[1/2] blk-mq: Remove blk_mq_put_ctx()
diff mbox series

Message ID 20190604181736.903-2-bvanassche@acm.org
State New
Headers show
Series
  • Simplify blk-mq implementation
Related show

Commit Message

Bart Van Assche June 4, 2019, 6:17 p.m. UTC
No code that occurs between blk_mq_get_ctx() and blk_mq_put_ctx() depends
on preemption being disabled for its correctness. Since removing the CPU
preemption calls does not measurably affect performance, simplify the
blk-mq code by removing the blk_mq_put_ctx() function and also by not
disabling preemption in blk_mq_get_ctx().

Cc: Christoph Hellwig <hch@infradead.org>
Cc: Ming Lei <ming.lei@redhat.com>
Cc: Hannes Reinecke <hare@suse.com>
Cc: Omar Sandoval <osandov@fb.com>
Signed-off-by: Bart Van Assche <bvanassche@acm.org>
---
 block/blk-mq-sched.c  |  5 +----
 block/blk-mq-tag.c    |  8 --------
 block/blk-mq.c        | 16 +++-------------
 block/blk-mq.h        |  7 +------
 block/kyber-iosched.c |  1 -
 5 files changed, 5 insertions(+), 32 deletions(-)

Comments

Christoph Hellwig June 8, 2019, 8:19 a.m. UTC | #1
On Tue, Jun 04, 2019 at 11:17:35AM -0700, Bart Van Assche wrote:
> No code that occurs between blk_mq_get_ctx() and blk_mq_put_ctx() depends
> on preemption being disabled for its correctness. Since removing the CPU
> preemption calls does not measurably affect performance, simplify the
> blk-mq code by removing the blk_mq_put_ctx() function and also by not
> disabling preemption in blk_mq_get_ctx().

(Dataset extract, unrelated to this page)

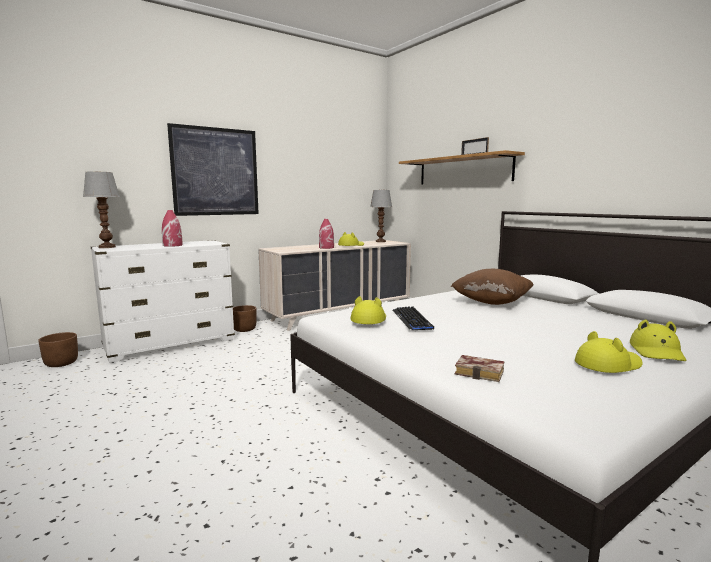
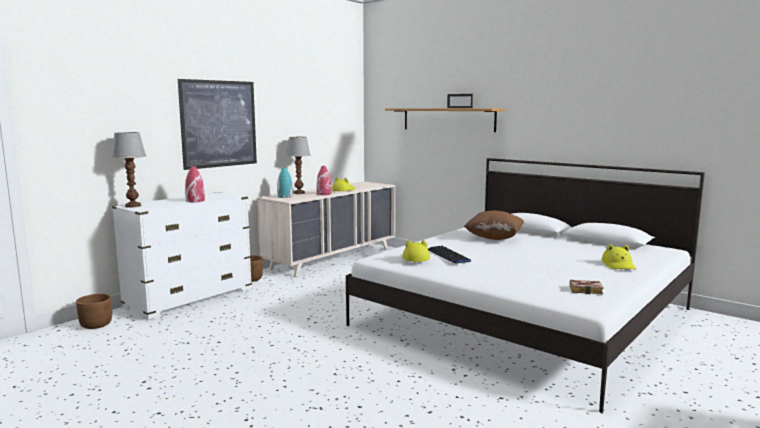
camera: 15 degrees left, 0 degrees up
table lamp [370,190,392,242] -> table lamp moved to [286,137,311,194]
book [455,355,504,382] -> book moved to [569,280,604,294]
yellow hat [575,331,642,373] -> none
none -> turquoise vase [277,168,293,198]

I like the idea behinds this, but I think it makes some small issues
we have in the current code even worse.  As far as I can tell the idea
behind this call was that we operate on the same blk_mq_ctx for the
duration of the I/O submission.  Now it should not matter which one,
that is we don't care if we get preempted, but it should stay the same.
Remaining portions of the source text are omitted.